07:05Le sénateur démocrate Chris Murphy maintenant,
07:08spécialiste du Moyen-Orient,
07:09parle d'une erreur de jugement
07:10qui compromet la crédibilité américaine dans la région.
07:14Ce qui se défend au regard du CV de l'intéressé quand même.
07:17Et puis, Jeanne Chahine, sénatrice du New Hampshire,
07:21juge inacceptable qu'un dirigeant lié à Al-Qaïda,
07:24même si c'est du passé, soit reçu avec les honneurs officiels.
07:29On pardonnera aux Américains d'avoir gardé un souvenir mitigé
07:32de la dernière manifestation concrète d'Al-Qaïda sur le sol américain.
07:36D'autres élus, comme le républicain Lindsey Graham,
07:39pourtant proche du président, comme vous le savez,
07:41a exprimé son malaise.
07:43Lui aussi, Lindsey Graham, est également un vétéran d'Afghanistan
07:46où sa mission était de traquer Al-Qaïda.
07:48On comprend donc que ça puisse lui faire tout drôle quand même.
07:51Mais finalement, c'est encore dans l'opinion
07:53que l'incompréhension est la plus marquée.
07:55Et finalement, ce n'est pas étonnant.
07:57Entre 2001 et 2011, toutes les administrations successives
08:00ont expliqué aux Américains que l'organisation terroriste
08:03responsable du 11 septembre était le mal incarné.
08:06Près de 6 Américains sur 10 se disent opposés à cette visite.
08:13Et 75% des Républicains.
08:15Vous voyez que pour Trump, c'est quand même un sujet.
08:17Ne parlons même pas des associations de vétérans
08:20qui rappellent que nombre de leurs camarades sont morts
08:22même récemment face aux milices dirigées par Al-Chara.
08:25Et ce qui est certain, c'est que le président syrien
08:28ne sera pas invité à s'incliner devant le mémorial
08:31du 11 septembre au Pentagone non plus.
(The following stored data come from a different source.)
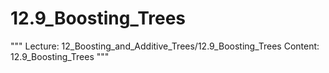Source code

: # 12.9_Boosting_Trees
"""
Lecture: 12_Boosting_and_Additive_Trees/12.9_Boosting_Trees
Content: 12.9_Boosting_Trees
"""

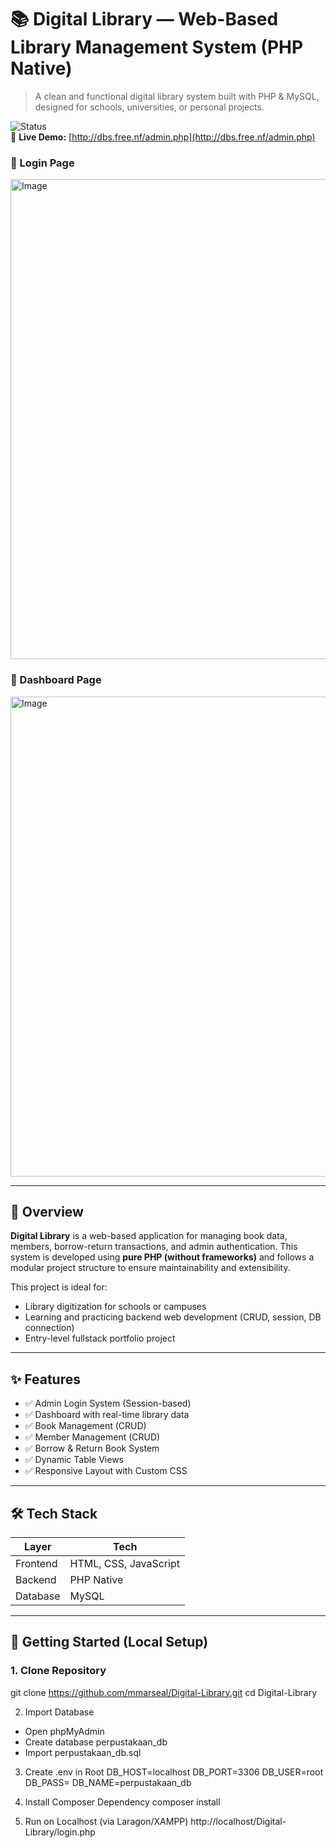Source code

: # 📚 Digital Library — Web-Based Library Management System (PHP Native)

> A clean and functional digital library system built with PHP & MySQL, designed for schools, universities, or personal projects.

![Status](https://img.shields.io/badge/project-live-brightgreen)  
🔗 **Live Demo:** [http://dbs.free.nf/admin.php](http://dbs.free.nf/admin.php)
### 🔐 Login Page
<img width="1366" height="768" alt="Image" src="https://github.com/user-attachments/assets/883d304d-12ac-42ac-9d4d-2d06d2dde5ae" />

### 🧭 Dashboard Page
<img width="1366" height="768" alt="Image" src="https://github.com/user-attachments/assets/3008845c-e398-4569-9931-2b8514050de1" />

---

## 🧭 Overview

**Digital Library** is a web-based application for managing book data, members, borrow-return transactions, and admin authentication. This system is developed using **pure PHP (without frameworks)** and follows a modular project structure to ensure maintainability and extensibility.

This project is ideal for:
- Library digitization for schools or campuses
- Learning and practicing backend web development (CRUD, session, DB connection)
- Entry-level fullstack portfolio project

---

## ✨ Features

- ✅ Admin Login System (Session-based)
- ✅ Dashboard with real-time library data
- ✅ Book Management (CRUD)
- ✅ Member Management (CRUD)
- ✅ Borrow & Return Book System
- ✅ Dynamic Table Views
- ✅ Responsive Layout with Custom CSS


---

## 🛠️ Tech Stack

| Layer     | Tech                     |
|-----------|--------------------------|
| Frontend  | HTML, CSS, JavaScript    |
| Backend   | PHP Native               |
| Database  | MySQL                    |

---

## 🚀 Getting Started (Local Setup)
### 1. Clone Repository

git clone https://github.com/mmarseal/Digital-Library.git
cd Digital-Library 

2. Import Database
- Open phpMyAdmin
- Create database perpustakaan_db
- Import perpustakaan_db.sql

3. Create .env in Root
DB_HOST=localhost
DB_PORT=3306
DB_USER=root
DB_PASS=
DB_NAME=perpustakaan_db

4. Install Composer Dependency
composer install

5. Run on Localhost (via Laragon/XAMPP)
http://localhost/Digital-Library/login.php
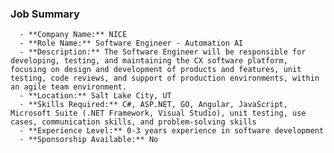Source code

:### Job Summary
      - **Company Name:** NICE
      - **Role Name:** Software Engineer - Automation AI
      - **Description:** The Software Engineer will be responsible for developing, testing, and maintaining the CX software platform, focusing on design and development of products and features, unit testing, code reviews, and support of production environments, within an agile team environment.
      - **Location:** Salt Lake City, UT
      - **Skills Required:** C#, ASP.NET, GO, Angular, JavaScript, Microsoft Suite (.NET Framework, Visual Studio), unit testing, use cases, communication skills, and problem-solving skills
      - **Experience Level:** 0-3 years experience in software development
      - **Sponsorship Available:** No
      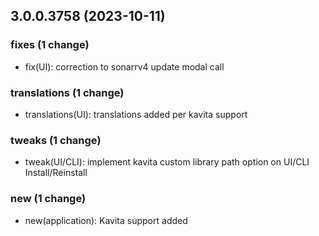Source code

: ## 3.0.0.3758 (2023-10-11)

### fixes (1 change)

- fix(UI): correction to sonarrv4 update modal call

### translations (1 change)

- translations(UI): translations added per kavita support

### tweaks (1 change)

- tweak(UI/CLI): implement kavita custom library path option on UI/CLI Install/Reinstall

### new (1 change)

- new(application): Kavita support added
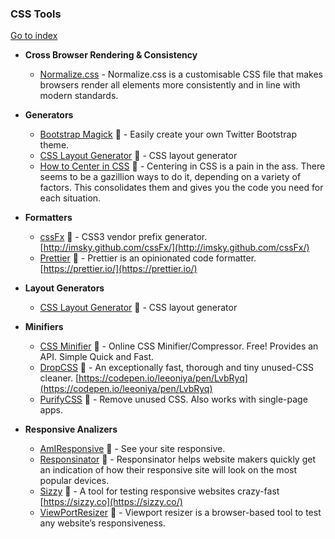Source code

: ### CSS Tools
[Go to index](https://github.com/cdleon/awesome-front-end#index)

- **Cross Browser Rendering & Consistency**

  * [Normalize.css](https://github.com/necolas/normalize.css/) - Normalize.css is a customisable CSS file that makes browsers render all elements more consistently and in line with modern standards.

- **Generators**

  * [Bootstrap Magick](http://pikock.github.io/bootstrap-magic/app/index.html#!/editor) :gift_heart: - Easily create your own Twitter Bootstrap theme.
  * [CSS Layout Generator](http://csslayoutgenerator.com/) :gift_heart: - CSS layout generator
  * [How to Center in CSS](http://howtocenterincss.com/) :gift_heart: - Centering in CSS is a pain in the ass. There seems to be a gazillion ways to do it, depending on a variety of factors. This consolidates them and gives you the code you need for each situation.

- **Formatters**

  * [cssFx](https://github.com/imsky/cssFx) :gift_heart: - CSS3 vendor prefix generator. [http://imsky.github.com/cssFx/](http://imsky.github.com/cssFx/)
  * [Prettier](https://github.com/prettier/prettier) :gift_heart: - Prettier is an opinionated code formatter. [https://prettier.io/](https://prettier.io/)

- **Layout Generators**

  * [CSS Layout Generator](http://csslayoutgenerator.com/) :gift_heart: - CSS layout generator

- **Minifiers**

  * [CSS Minifier](http://cssminifier.com/) :gift_heart: - Online CSS Minifier/Compressor. Free! Provides an API. Simple Quick and Fast.
  * [DropCSS](https://github.com/leeoniya/dropcss) :gift_heart: - An exceptionally fast, thorough and tiny unused-CSS cleaner. [https://codepen.io/leeoniya/pen/LvbRyq](https://codepen.io/leeoniya/pen/LvbRyq)
  * [PurifyCSS](https://github.com/purifycss/purifycss) :gift_heart: - Remove unused CSS. Also works with single-page apps.

- **Responsive Analizers**

  * [AmIResponsive](http://ami.responsivedesign.is/) :gift_heart: - See your site responsive.
  * [Responsinator](http://www.responsinator.com/) :gift_heart: - Responsinator helps website makers quickly get an indication of how their responsive site will look on the most popular devices.
  * [Sizzy](https://github.com/kitze/sizzy) :gift_heart: - A tool for testing responsive websites crazy-fast [https://sizzy.co](https://sizzy.co/)
  * [ViewPortResizer](http://lab.maltewassermann.com/viewport-resizer/) :gift_heart: - Viewport resizer is a browser-based tool to test any website’s responsiveness.
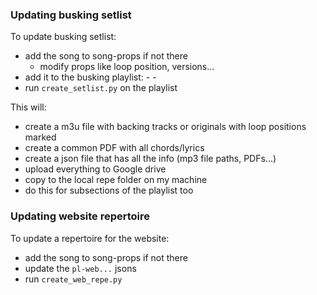 ### Updating busking setlist

To update busking setlist:

- add the song to song-props if not there
    - modify props like loop position, versions...
- add it to the busking playlist: <artist> - <name> - <version>
- run `create_setlist.py` on the playlist

This will:

- create a m3u file with backing tracks or originals with loop positions marked
- create a common PDF with all chords/lyrics
- create a json file that has all the info (mp3 file paths, PDFs...)
- upload everything to Google drive
- copy to the local repe folder on my machine
- do this for subsections of the playlist too

### Updating website repertoire

To update a repertoire for the website:

- add the song to song-props if not there
- update the `pl-web...` jsons
- run `create_web_repe.py`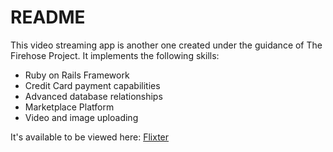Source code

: # README

This video streaming app is another one created under the guidance of The Firehose Project. It implements the following skills:

- Ruby on Rails Framework
- Credit Card payment capabilities
- Advanced database relationships
- Marketplace Platform
- Video and image uploading

It's available to be viewed here: [Flixter](https://flixter-chris-hahn.herokuapp.com/)
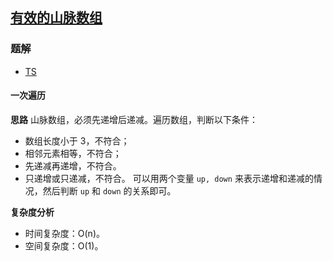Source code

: ## [有效的山脉数组](https://leetcode.cn/problems/valid-mountain-array/)

### 题解
+ [TS](../../ts/1024/941.ts)

#### 一次遍历
**思路**
山脉数组，必须先递增后递减。遍历数组，判断以下条件：
+ 数组长度小于 3，不符合；
+ 相邻元素相等，不符合；
+ 先递减再递增，不符合。
+ 只递增或只递减，不符合。
可以用两个变量 `up, down` 来表示递增和递减的情况，然后判断 `up` 和 `down` 的关系即可。

**复杂度分析**
+ 时间复杂度：O(n)。
+ 空间复杂度：O(1)。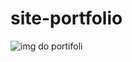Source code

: # site-portfolio
![img do portifoli](https://user-images.githubusercontent.com/62407217/148093442-decc9289-0144-4d83-b787-00e5e229b1c0.png)
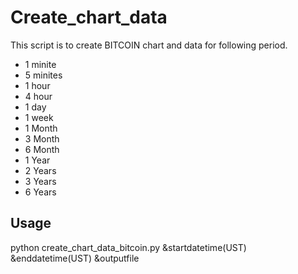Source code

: # Create_chart_data

This script is to create BITCOIN chart and data for following period.


- 1 minite
- 5 minites
- 1 hour
- 4 hour
- 1 day
- 1 week
- 1 Month
- 3 Month
- 6 Month
- 1 Year
- 2 Years
- 3 Years
- 6 Years


## Usage

python create_chart_data_bitcoin.py &startdatetime(UST) &enddatetime(UST) &outputfile

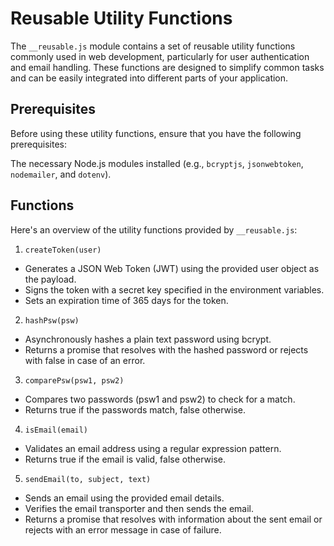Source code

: # Reusable Utility Functions

The ``__reusable.js`` module contains a set of reusable utility functions commonly used in web development, particularly for user authentication and email handling. These functions are designed to simplify common tasks and can be easily integrated into different parts of your application.

## Prerequisites
Before using these utility functions, ensure that you have the following prerequisites:

The necessary Node.js modules installed (e.g., ``bcryptjs``, ``jsonwebtoken``, ``nodemailer``, and ``dotenv``).

## Functions

Here's an overview of the utility functions provided by ``__reusable.js``:

1. ``createToken(user)``

- Generates a JSON Web Token (JWT) using the provided user object as the payload.
- Signs the token with a secret key specified in the environment variables.
- Sets an expiration time of 365 days for the token.

2. ``hashPsw(psw)``
- Asynchronously hashes a plain text password using bcrypt.
- Returns a promise that resolves with the hashed password or rejects with false in case of an error.

3. ``comparePsw(psw1, psw2)``
- Compares two passwords (psw1 and psw2) to check for a match.
- Returns true if the passwords match, false otherwise.

4. ``isEmail(email)``
- Validates an email address using a regular expression pattern.
- Returns true if the email is valid, false otherwise.

5. ``sendEmail(to, subject, text)``
- Sends an email using the provided email details.
- Verifies the email transporter and then sends the email.
- Returns a promise that resolves with information about the sent email or rejects with an error message in case of failure.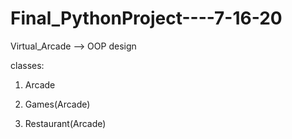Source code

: # Final_PythonProject----7-16-20
Virtual_Arcade --> OOP design

classes:

1. Arcade

2. Games(Arcade)

3. Restaurant(Arcade)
08:32En clair, la poignée de main d'aujourd'hui
08:35n'a rien d'un consensus national.
08:37Pour beaucoup, Donald Trump ne scelle pas une hypothétique paix
08:41pour une majorité d'Américains
08:44dont les Américains se fichent pas mal d'ailleurs.
08:47Mais en revanche, il efface tout simplement la mémoire d'une guerre.
08:50La war on terror, une guerre dont le souvenir est encore très présent ici, évidemment.
08:55Voilà donc pour le contexte de cette visite.